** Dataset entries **
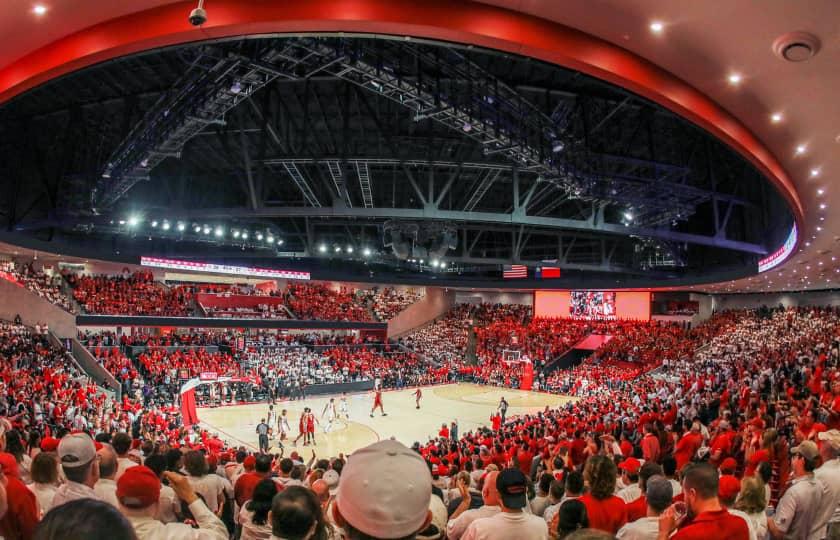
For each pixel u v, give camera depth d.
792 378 24.06
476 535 3.92
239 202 38.69
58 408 20.88
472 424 32.56
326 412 34.81
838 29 8.65
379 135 27.64
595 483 4.87
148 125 20.41
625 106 22.38
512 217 28.12
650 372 45.12
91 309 42.53
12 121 25.28
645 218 30.27
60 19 10.30
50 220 30.42
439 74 18.39
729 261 46.06
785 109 11.95
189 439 21.69
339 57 15.09
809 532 5.30
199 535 3.11
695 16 8.88
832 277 40.59
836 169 15.82
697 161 28.41
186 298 49.16
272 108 25.42
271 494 4.30
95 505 1.60
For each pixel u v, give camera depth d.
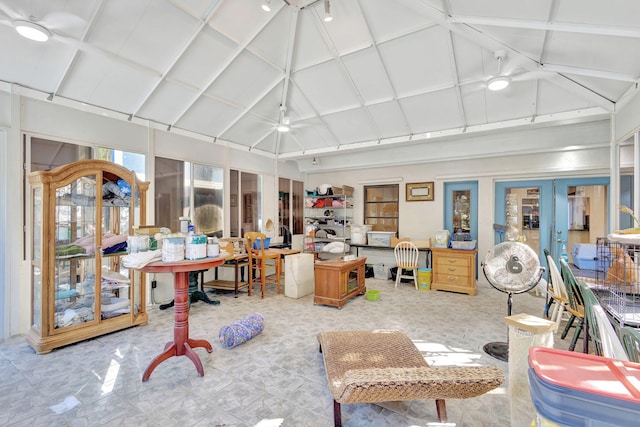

** Task **
Repeat the records above word for word, apart from the pictures.

** Task response **
For each pixel u v, give camera depth d.
792 378 24.06
476 535 3.92
239 202 38.69
58 408 20.88
472 424 32.56
326 412 34.81
838 29 8.65
379 135 27.64
595 483 4.87
148 125 20.41
625 106 22.38
512 217 28.12
650 372 45.12
91 309 42.53
12 121 25.28
645 218 30.27
60 19 10.30
50 220 30.42
439 74 18.39
729 261 46.06
785 109 11.95
189 439 21.69
339 57 15.09
809 532 5.30
199 535 3.11
695 16 8.88
832 277 40.59
836 169 15.82
697 161 28.41
186 298 49.16
272 108 25.42
271 494 4.30
95 505 1.60
For each pixel u v, give camera depth d.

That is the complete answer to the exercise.